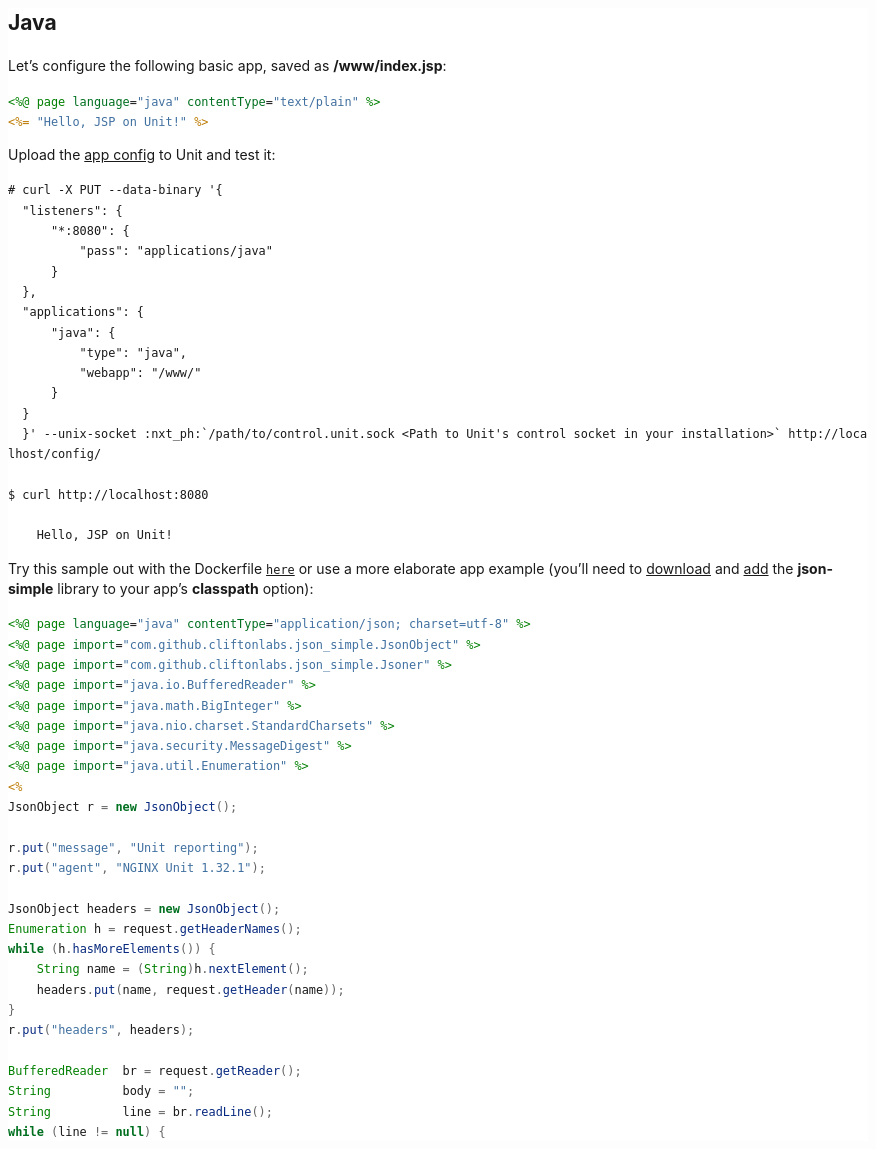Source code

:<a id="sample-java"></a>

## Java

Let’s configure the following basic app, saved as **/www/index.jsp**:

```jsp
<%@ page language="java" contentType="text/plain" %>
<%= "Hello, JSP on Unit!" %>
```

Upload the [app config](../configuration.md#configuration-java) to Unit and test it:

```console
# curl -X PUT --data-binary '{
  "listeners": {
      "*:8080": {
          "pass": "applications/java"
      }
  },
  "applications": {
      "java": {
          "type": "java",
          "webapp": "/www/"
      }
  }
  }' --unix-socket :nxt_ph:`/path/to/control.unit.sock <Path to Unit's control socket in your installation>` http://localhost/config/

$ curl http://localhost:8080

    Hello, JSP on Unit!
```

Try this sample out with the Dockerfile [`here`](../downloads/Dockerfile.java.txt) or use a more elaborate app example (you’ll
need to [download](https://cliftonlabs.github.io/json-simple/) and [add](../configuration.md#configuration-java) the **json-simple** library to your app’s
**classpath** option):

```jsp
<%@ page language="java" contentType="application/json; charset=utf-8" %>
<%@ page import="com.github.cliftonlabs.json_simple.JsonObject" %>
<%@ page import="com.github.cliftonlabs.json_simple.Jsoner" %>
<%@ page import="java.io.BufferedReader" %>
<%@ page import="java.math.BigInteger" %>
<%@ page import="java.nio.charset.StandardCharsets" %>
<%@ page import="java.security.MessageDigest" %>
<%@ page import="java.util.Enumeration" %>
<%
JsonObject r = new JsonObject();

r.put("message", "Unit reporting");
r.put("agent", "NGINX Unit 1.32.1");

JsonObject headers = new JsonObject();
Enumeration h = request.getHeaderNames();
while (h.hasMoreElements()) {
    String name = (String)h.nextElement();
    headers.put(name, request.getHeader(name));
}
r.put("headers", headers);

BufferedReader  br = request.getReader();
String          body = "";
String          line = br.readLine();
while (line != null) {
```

▸ **What to produce**: Print the listing exactly, minus its pictures.

▸ **Result**:
Source code

:<a id="sample-java"></a>

## Java

Let’s configure the following basic app, saved as **/www/index.jsp**:

```jsp
<%@ page language="java" contentType="text/plain" %>
<%= "Hello, JSP on Unit!" %>
```

Upload the [app config](../configuration.md#configuration-java) to Unit and test it:

```console
# curl -X PUT --data-binary '{
  "listeners": {
      "*:8080": {
          "pass": "applications/java"
      }
  },
  "applications": {
      "java": {
          "type": "java",
          "webapp": "/www/"
      }
  }
  }' --unix-socket :nxt_ph:`/path/to/control.unit.sock <Path to Unit's control socket in your installation>` http://localhost/config/

$ curl http://localhost:8080

    Hello, JSP on Unit!
```

Try this sample out with the Dockerfile [`here`](../downloads/Dockerfile.java.txt) or use a more elaborate app example (you’ll
need to [download](https://cliftonlabs.github.io/json-simple/) and [add](../configuration.md#configuration-java) the **json-simple** library to your app’s
**classpath** option):

```jsp
<%@ page language="java" contentType="application/json; charset=utf-8" %>
<%@ page import="com.github.cliftonlabs.json_simple.JsonObject" %>
<%@ page import="com.github.cliftonlabs.json_simple.Jsoner" %>
<%@ page import="java.io.BufferedReader" %>
<%@ page import="java.math.BigInteger" %>
<%@ page import="java.nio.charset.StandardCharsets" %>
<%@ page import="java.security.MessageDigest" %>
<%@ page import="java.util.Enumeration" %>
<%
JsonObject r = new JsonObject();

r.put("message", "Unit reporting");
r.put("agent", "NGINX Unit 1.32.1");

JsonObject headers = new JsonObject();
Enumeration h = request.getHeaderNames();
while (h.hasMoreElements()) {
    String name = (String)h.nextElement();
    headers.put(name, request.getHeader(name));
}
r.put("headers", headers);

BufferedReader  br = request.getReader();
String          body = "";
String          line = br.readLine();
while (line != null) {
```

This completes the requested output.